Text under study >>
Engineering Psychology II (7102 A)

Gretchen Ortiz

Designing a software that could help gamers multi-task more efficiently

Overview

Technology is a concept that deals with a species' usage and knowledge of tools and crafts, and how it affects a species' ability to control and adapt to its environment. Every time there is new or improved technology, there is also a change in how people perceive existing technology and even on how they use it. For example: Youtube. The Youtube phenomenon (streaming video over the internet) could not be possible with dial-up internet connections. Youtube had to wait ‘till most internet users had broadband connection in order to be a successful site. The new technology (broadband connection) gave the users the tools to watch a decent looking streaming video without waiting for hours.

As stated before, every time there is new or improved technology, there is also a change in how people perceive and interact with existing technology. Multi-tasking in a computer is directly related with the computers hardware. If a computer does not allow you to use more than one program then you are limited by that. But now I’m seeing how computers are getting faster (new processors that double or quadruple their own capacity), with larger hard drives and numerous memory expansions. These kinds of systems are begging for serious multi-tasking.

Information shown >>
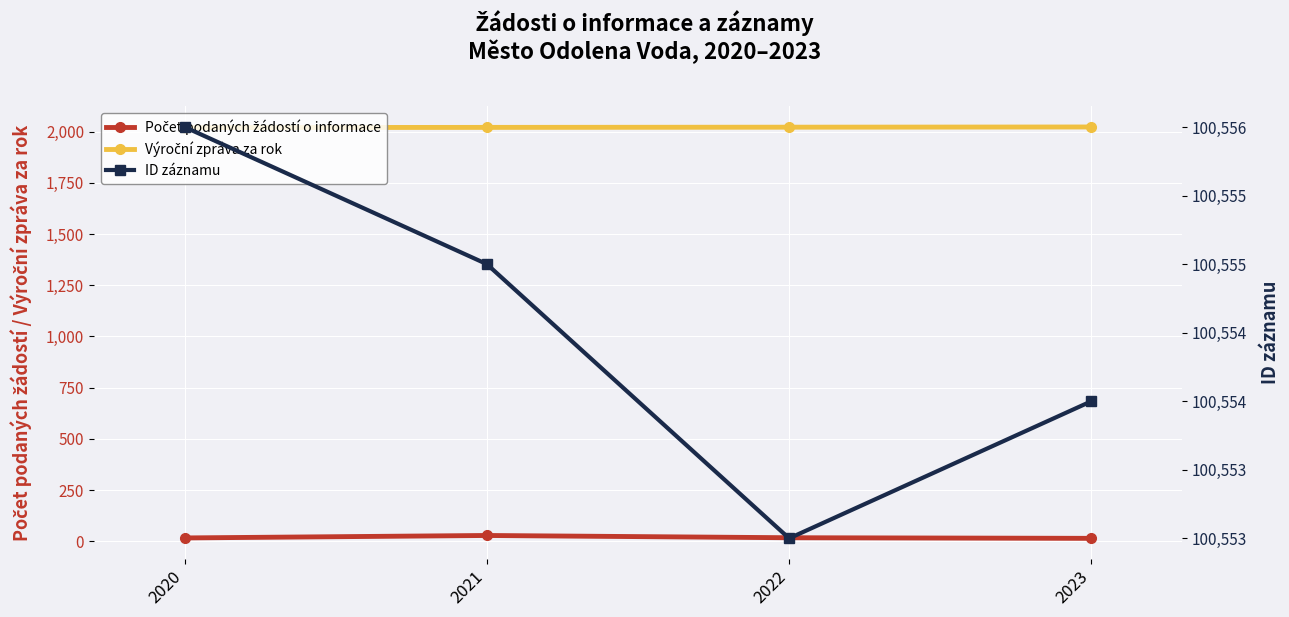

How many data points does each series have?

4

Your assignment >>
Could you reproduce word for word the passage of the overview on gamer multi-tasking software that begins at the words "Engineering Psychology II" and ends after "waiting for hours."?

Expected answer >>
Engineering Psychology II (7102 A)

Gretchen Ortiz

Designing a software that could help gamers multi-task more efficiently

Overview

Technology is a concept that deals with a species' usage and knowledge of tools and crafts, and how it affects a species' ability to control and adapt to its environment. Every time there is new or improved technology, there is also a change in how people perceive existing technology and even on how they use it. For example: Youtube. The Youtube phenomenon (streaming video over the internet) could not be possible with dial-up internet connections. Youtube had to wait ‘till most internet users had broadband connection in order to be a successful site. The new technology (broadband connection) gave the users the tools to watch a decent looking streaming video without waiting for hours.